» **Do this**:
Turn each line of the data below into one string in a JSON list, and skip blank lines.

* Start *

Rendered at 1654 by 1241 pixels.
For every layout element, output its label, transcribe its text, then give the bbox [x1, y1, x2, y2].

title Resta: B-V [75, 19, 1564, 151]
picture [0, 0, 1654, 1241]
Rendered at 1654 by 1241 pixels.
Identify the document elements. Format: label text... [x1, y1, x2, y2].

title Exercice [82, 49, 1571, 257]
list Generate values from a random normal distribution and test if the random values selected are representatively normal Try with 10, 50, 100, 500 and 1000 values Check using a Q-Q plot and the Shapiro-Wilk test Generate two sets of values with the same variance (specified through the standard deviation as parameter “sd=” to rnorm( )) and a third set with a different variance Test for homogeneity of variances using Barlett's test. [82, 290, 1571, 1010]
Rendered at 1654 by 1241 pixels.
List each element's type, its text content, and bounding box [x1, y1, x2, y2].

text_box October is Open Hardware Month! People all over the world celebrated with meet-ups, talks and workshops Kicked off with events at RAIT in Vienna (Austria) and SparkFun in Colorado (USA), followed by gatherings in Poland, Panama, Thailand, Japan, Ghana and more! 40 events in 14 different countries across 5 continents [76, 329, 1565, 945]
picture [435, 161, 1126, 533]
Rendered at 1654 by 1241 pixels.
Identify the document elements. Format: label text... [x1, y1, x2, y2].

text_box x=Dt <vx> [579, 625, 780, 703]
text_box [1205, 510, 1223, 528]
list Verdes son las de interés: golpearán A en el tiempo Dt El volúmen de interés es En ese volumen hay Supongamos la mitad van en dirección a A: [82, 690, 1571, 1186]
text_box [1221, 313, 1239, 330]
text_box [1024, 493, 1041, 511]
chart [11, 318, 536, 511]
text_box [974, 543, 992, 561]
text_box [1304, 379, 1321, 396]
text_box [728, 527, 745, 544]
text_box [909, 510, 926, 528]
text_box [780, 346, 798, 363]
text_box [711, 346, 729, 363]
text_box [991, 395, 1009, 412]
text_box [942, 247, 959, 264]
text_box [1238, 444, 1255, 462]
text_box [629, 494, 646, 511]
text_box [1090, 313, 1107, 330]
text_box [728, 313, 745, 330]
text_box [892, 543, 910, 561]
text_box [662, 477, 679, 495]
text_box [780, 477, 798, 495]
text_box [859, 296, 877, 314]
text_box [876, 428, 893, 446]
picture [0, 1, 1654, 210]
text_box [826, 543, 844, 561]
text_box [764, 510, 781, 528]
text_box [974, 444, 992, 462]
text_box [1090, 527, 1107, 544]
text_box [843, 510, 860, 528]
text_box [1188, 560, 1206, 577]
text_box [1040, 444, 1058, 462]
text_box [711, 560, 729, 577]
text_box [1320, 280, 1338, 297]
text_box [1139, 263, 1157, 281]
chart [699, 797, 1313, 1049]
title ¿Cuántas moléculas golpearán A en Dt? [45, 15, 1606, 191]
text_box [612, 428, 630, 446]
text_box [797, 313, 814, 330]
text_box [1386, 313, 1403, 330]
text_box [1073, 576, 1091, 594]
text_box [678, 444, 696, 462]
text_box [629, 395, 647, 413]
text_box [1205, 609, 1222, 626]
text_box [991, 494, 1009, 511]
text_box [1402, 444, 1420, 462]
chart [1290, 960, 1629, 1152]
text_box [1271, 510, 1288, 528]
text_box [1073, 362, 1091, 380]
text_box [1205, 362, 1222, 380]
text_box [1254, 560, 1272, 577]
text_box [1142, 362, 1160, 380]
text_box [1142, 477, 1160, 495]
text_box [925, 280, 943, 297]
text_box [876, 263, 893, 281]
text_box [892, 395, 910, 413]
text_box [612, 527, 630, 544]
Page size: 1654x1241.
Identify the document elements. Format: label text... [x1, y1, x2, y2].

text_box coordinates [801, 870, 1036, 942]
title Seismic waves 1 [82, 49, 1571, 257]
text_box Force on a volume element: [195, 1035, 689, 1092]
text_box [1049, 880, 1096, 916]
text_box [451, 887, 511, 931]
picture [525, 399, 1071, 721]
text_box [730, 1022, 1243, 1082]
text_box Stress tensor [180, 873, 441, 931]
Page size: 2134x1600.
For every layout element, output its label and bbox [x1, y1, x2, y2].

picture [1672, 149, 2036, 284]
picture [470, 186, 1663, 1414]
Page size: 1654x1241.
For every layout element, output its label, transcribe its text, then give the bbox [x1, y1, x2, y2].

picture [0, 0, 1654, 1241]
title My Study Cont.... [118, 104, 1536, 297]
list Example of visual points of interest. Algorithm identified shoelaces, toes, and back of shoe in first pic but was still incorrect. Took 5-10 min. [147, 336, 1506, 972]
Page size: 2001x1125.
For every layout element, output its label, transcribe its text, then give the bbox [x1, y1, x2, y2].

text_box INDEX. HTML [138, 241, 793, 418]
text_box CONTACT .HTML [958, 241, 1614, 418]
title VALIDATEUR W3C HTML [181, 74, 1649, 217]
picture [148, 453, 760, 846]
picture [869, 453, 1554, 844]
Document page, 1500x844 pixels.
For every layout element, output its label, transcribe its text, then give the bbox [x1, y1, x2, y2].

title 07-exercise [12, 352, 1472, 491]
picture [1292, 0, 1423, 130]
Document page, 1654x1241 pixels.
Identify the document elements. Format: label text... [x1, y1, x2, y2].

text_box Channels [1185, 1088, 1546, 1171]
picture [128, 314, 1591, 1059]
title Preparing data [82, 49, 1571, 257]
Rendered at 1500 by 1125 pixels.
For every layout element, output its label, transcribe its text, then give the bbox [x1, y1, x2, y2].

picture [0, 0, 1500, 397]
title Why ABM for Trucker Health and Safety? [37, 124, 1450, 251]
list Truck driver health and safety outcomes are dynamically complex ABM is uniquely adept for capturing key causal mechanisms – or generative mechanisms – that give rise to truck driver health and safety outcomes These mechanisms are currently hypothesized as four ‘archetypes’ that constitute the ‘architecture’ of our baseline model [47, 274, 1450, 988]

* End *

» **Worked solution**:
[
  "Rendered at 1654 by 1241 pixels.",
  "For every layout element, output its label, transcribe its text, then give the bbox [x1, y1, x2, y2].",
  "title Resta: B-V [75, 19, 1564, 151]",
  "picture [0, 0, 1654, 1241]",
  "Rendered at 1654 by 1241 pixels.",
  "Identify the document elements. Format: label text... [x1, y1, x2, y2].",
  "title Exercice [82, 49, 1571, 257]",
  "list Generate values from a random normal distribution and test if the random values selected are representatively normal Try with 10, 50, 100, 500 and 1000 values Check using a Q-Q plot and the Shapiro-Wilk test Generate two sets of values with the same variance (specified through the standard deviation as parameter “sd=” to rnorm( )) and a third set with a different variance Test for homogeneity of variances using Barlett's test. [82, 290, 1571, 1010]",
  "Rendered at 1654 by 1241 pixels.",
  "List each element's type, its text content, and bounding box [x1, y1, x2, y2].",
  "text_box October is Open Hardware Month! People all over the world celebrated with meet-ups, talks and workshops Kicked off with events at RAIT in Vienna (Austria) and SparkFun in Colorado (USA), followed by gatherings in Poland, Panama, Thailand, Japan, Ghana and more! 40 events in 14 different countries across 5 continents [76, 329, 1565, 945]",
  "picture [435, 161, 1126, 533]",
  "Rendered at 1654 by 1241 pixels.",
  "Identify the document elements. Format: label text... [x1, y1, x2, y2].",
  "text_box x=Dt <vx> [579, 625, 780, 703]",
  "text_box [1205, 510, 1223, 528]",
  "list Verdes son las de interés: golpearán A en el tiempo Dt El volúmen de interés es En ese volumen hay Supongamos la mitad van en dirección a A: [82, 690, 1571, 1186]",
  "text_box [1221, 313, 1239, 330]",
  "text_box [1024, 493, 1041, 511]",
  "chart [11, 318, 536, 511]",
  "text_box [974, 543, 992, 561]",
  "text_box [1304, 379, 1321, 396]",
  "text_box [728, 527, 745, 544]",
  "text_box [909, 510, 926, 528]",
  "text_box [780, 346, 798, 363]",
  "text_box [711, 346, 729, 363]",
  "text_box [991, 395, 1009, 412]",
  "text_box [942, 247, 959, 264]",
  "text_box [1238, 444, 1255, 462]",
  "text_box [629, 494, 646, 511]",
  "text_box [1090, 313, 1107, 330]",
  "text_box [728, 313, 745, 330]",
  "text_box [892, 543, 910, 561]",
  "text_box [662, 477, 679, 495]",
  "text_box [780, 477, 798, 495]",
  "text_box [859, 296, 877, 314]",
  "text_box [876, 428, 893, 446]",
  "picture [0, 1, 1654, 210]",
  "text_box [826, 543, 844, 561]",
  "text_box [764, 510, 781, 528]",
  "text_box [974, 444, 992, 462]",
  "text_box [1090, 527, 1107, 544]",
  "text_box [843, 510, 860, 528]",
  "text_box [1188, 560, 1206, 577]",
  "text_box [1040, 444, 1058, 462]",
  "text_box [711, 560, 729, 577]",
  "text_box [1320, 280, 1338, 297]",
  "text_box [1139, 263, 1157, 281]",
  "chart [699, 797, 1313, 1049]",
  "title ¿Cuántas moléculas golpearán A en Dt? [45, 15, 1606, 191]",
  "text_box [612, 428, 630, 446]",
  "text_box [797, 313, 814, 330]",
  "text_box [1386, 313, 1403, 330]",
  "text_box [1073, 576, 1091, 594]",
  "text_box [678, 444, 696, 462]",
  "text_box [629, 395, 647, 413]",
  "text_box [1205, 609, 1222, 626]",
  "text_box [991, 494, 1009, 511]",
  "text_box [1402, 444, 1420, 462]",
  "chart [1290, 960, 1629, 1152]",
  "text_box [1271, 510, 1288, 528]",
  "text_box [1073, 362, 1091, 380]",
  "text_box [1205, 362, 1222, 380]",
  "text_box [1254, 560, 1272, 577]",
  "text_box [1142, 362, 1160, 380]",
  "text_box [1142, 477, 1160, 495]",
  "text_box [925, 280, 943, 297]",
  "text_box [876, 263, 893, 281]",
  "text_box [892, 395, 910, 413]",
  "text_box [612, 527, 630, 544]",
  "Page size: 1654x1241.",
  "Identify the document elements. Format: label text... [x1, y1, x2, y2].",
  "text_box coordinates [801, 870, 1036, 942]",
  "title Seismic waves 1 [82, 49, 1571, 257]",
  "text_box Force on a volume element: [195, 1035, 689, 1092]",
  "text_box [1049, 880, 1096, 916]",
  "text_box [451, 887, 511, 931]",
  "picture [525, 399, 1071, 721]",
  "text_box [730, 1022, 1243, 1082]",
  "text_box Stress tensor [180, 873, 441, 931]",
  "Page size: 2134x1600.",
  "For every layout element, output its label and bbox [x1, y1, x2, y2].",
  "picture [1672, 149, 2036, 284]",
  "picture [470, 186, 1663, 1414]",
  "Page size: 1654x1241.",
  "For every layout element, output its label, transcribe its text, then give the bbox [x1, y1, x2, y2].",
  "picture [0, 0, 1654, 1241]",
  "title My Study Cont.... [118, 104, 1536, 297]",
  "list Example of visual points of interest. Algorithm identified shoelaces, toes, and back of shoe in first pic but was still incorrect. Took 5-10 min. [147, 336, 1506, 972]",
  "Page size: 2001x1125.",
  "For every layout element, output its label, transcribe its text, then give the bbox [x1, y1, x2, y2].",
  "text_box INDEX. HTML [138, 241, 793, 418]",
  "text_box CONTACT .HTML [958, 241, 1614, 418]",
  "title VALIDATEUR W3C HTML [181, 74, 1649, 217]",
  "picture [148, 453, 760, 846]",
  "picture [869, 453, 1554, 844]",
  "Document page, 1500x844 pixels.",
  "For every layout element, output its label, transcribe its text, then give the bbox [x1, y1, x2, y2].",
  "title 07-exercise [12, 352, 1472, 491]",
  "picture [1292, 0, 1423, 130]",
  "Document page, 1654x1241 pixels.",
  "Identify the document elements. Format: label text... [x1, y1, x2, y2].",
  "text_box Channels [1185, 1088, 1546, 1171]",
  "picture [128, 314, 1591, 1059]",
  "title Preparing data [82, 49, 1571, 257]",
  "Rendered at 1500 by 1125 pixels.",
  "For every layout element, output its label, transcribe its text, then give the bbox [x1, y1, x2, y2].",
  "picture [0, 0, 1500, 397]",
  "title Why ABM for Trucker Health and Safety? [37, 124, 1450, 251]",
  "list Truck driver health and safety outcomes are dynamically complex ABM is uniquely adept for capturing key causal mechanisms – or generative mechanisms – that give rise to truck driver health and safety outcomes These mechanisms are currently hypothesized as four ‘archetypes’ that constitute the ‘architecture’ of our baseline model [47, 274, 1450, 988]"
]